Modern day history does not come more keen than the impeachment of a President of the U.S.A. Director Steven Spielberg (Close Encounters of the Third Kind, E.T. the Extra-Terrestrial, The Color Purple, Saving Private Ryan) takes this historical milestone that saw the US press (primarily The Washington Post) challenge it’s right to publish what they believe is in the nations interest.
The U.S.A. have been embroiled in the Vietnam War since 1955. It is now 1966 and Secretary of Defense Robert McNamara (Bruce Greenwood, Batman: Gotham by Gaslight, Kingsman: The Golden Circle, Star Trek into Darkness) has made a tour with the troops in Vietnam accompanied by State Department military analyst Daniel Ellsberg (Matthew Rhys, The Abduction Club) who is documenting the progress of U.S. military activities. On the plane home McNamara is asked the operation is going?
“The war in Vietnam is hopeless.”
But on his return to the States McNamara tells the press he has every confidence in the war effort.
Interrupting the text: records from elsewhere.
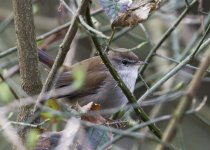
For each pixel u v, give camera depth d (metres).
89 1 7.54
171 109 12.91
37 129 7.64
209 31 10.66
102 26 13.38
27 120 7.78
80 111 7.99
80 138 7.60
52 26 14.35
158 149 8.26
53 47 12.09
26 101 7.62
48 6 14.96
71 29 7.64
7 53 10.89
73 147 7.54
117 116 9.45
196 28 14.54
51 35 11.81
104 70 11.77
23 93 7.84
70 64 11.81
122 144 13.27
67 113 7.51
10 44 13.36
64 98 11.32
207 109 13.02
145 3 8.05
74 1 10.84
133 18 7.96
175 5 12.22
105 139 7.96
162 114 13.13
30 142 7.48
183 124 14.33
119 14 7.97
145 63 10.88
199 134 14.24
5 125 7.23
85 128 7.90
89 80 11.55
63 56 7.76
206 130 14.27
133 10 7.99
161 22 14.30
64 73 10.77
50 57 10.39
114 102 11.81
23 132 7.75
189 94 8.48
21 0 7.80
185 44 14.22
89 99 11.62
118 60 11.80
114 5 8.02
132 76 11.84
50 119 7.65
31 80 8.00
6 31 13.56
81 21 7.46
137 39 12.25
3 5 14.98
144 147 11.15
This surprises Ellsberg who becomes disillusioned with the whole lying of the previous governments and the present administration.
Years later while working for the Rand Corporation he takes his revenge and photo copies the classified reports going back to 1955. It is now 1971 and something is about to rock the U.S.A.
At the struggling Washington Post the new owner and publisher Kay Graham (Meryl Streep, August: Osage County, The Devil Wears Prada, Out of Africa) has a meeting with seasoned editor-in-chief Ben Bradlee (Tom Hanks, Splash, Dragnet, Big, Philadelphia, Apollo 13). Graham is at odds with her new position after her husband had his ‘Accident’ and the fact that they are going to float the paper on the stock-market to raise funds for better reporters. She needs backing from the bankers who see the Post as just a local paper unlike The New York Times which is seen as a global brand.
Back at the Post they are wondering where to find the next big scoop, but what Badllee is wondering is what Ellsberg is up to as he hasn’t posted anything in quite a while, so he sends a runner to find out what the Times is doing. He doesn’t find Ellsberg but he does get to see tomorrows front page mock-up and it looks like something big is coming.
When the Times paper hits the street the next morning Bradlee and his crew are there to see the headlines and it shakes the country to the core. Where did this come from? How did they get their hands on top secret information. and how can the Post get their hands on it?
The Post is the perfect platform for Streep and Hanks to show their acting skills and portray the life of a newspaper in the two weeks that shook a nation.